◆ **CONSIGNE DE TRAVAIL A**
Transcrivez à l'identique chaque ligne des enregistrements qui suivent le texte, en omettant les images.

◆ **TEXTE À LIRE**
########

SERER ET WOLOF
Organisation sociale et politique
La société traditionnelle wolof comprenait trois strates hiérarchisées. La classe supérieure est celle des hommes libres (diambour). Elle englobe la noblesse (garmi), les paysans libres (badolo), les marabouts (sérigne). La noblesse est composée des lignages royaux, des familles de dignitaires (chefs de province et cadres militaires). La seconde strate est celle des artisans à spécialisation héréditaire : griots (gewel), tambourineurs, forgerons et orfèvres, cordonniers, tisserands, travailleurs du bois à la vie itinérante. Les esclaves constituent le troisième niveau de la société wolof. Ils sont soit esclaves domestiques (ou captifs de « case »), soit esclaves de la couronne. Les premiers mènent une vie semblable à celle de leurs maîtres, les seconds sont des guerriers (tiedo) qui vivent de butin et de pillage et se confondent, aux yeux des paysans, avec l'aristocratie dont ils servent les intérêts. Ils avaient un chef, à la fois dignitaire et esclave. La croyance dans le fait que la trahison de ce chef devait entraîner la perte du royaume est un indice de l'importance de ces esclaves guerriers.

########

◆ **DONNÉES FOURNIES**
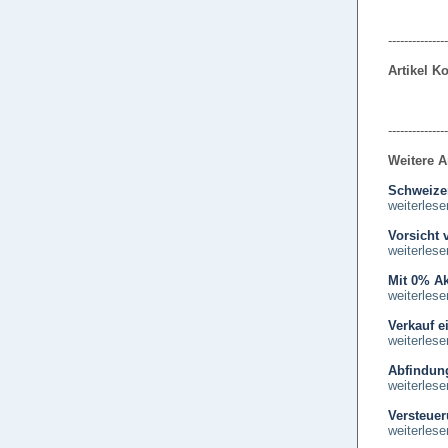
---------------
Artikel 
---------------
Weitere A
Schweizer
weiterlese
Vorsicht 
weiterlese
Mit 0% Ak
weiterlese
Verkauf e
weiterlese
Abfindung
weiterlese
Versteue
weiterlese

########

◆ **CONSIGNE DE TRAVAIL B**
Reprenez le texte sur l'organisation sociale wolof et prolongez-le à partir de sa dernière phrase.

◆ **RÉPONSE A**
---------------
Artikel 
---------------
Weitere A
Schweizer
weiterlese
Vorsicht 
weiterlese
Mit 0% Ak
weiterlese
Verkauf e
weiterlese
Abfindung
weiterlese
Versteue
weiterlese

◆ **RÉPONSE B**
Ces strates sociales peuvent être dites castes, car elles étaient endogames et fermées. De l'une à l'autre il n'y avait pas de passage possible. Le roi lui-même ne pouvait anoblir un homme né à un niveau social inférieur. Le statut de descendant d'esclave s'est maintenu jusqu'à nos jours et l'endogamie des castes (qui ont toutefois tendance à disparaître) a été renforcée par l'islam.
Pendant longtemps les marabouts ont constitué le seul groupe social lettré. Savoir lire et écrire leur conférait grand prestige auprès de l'aristocratie animiste. Des terres leur étaient octroyées par celle-ci. Ils défendaient habituellement les paysans contre les exactions des guerriers-esclaves. Cette attitude protectrice prépara la voie à l'islamisation de toute la population.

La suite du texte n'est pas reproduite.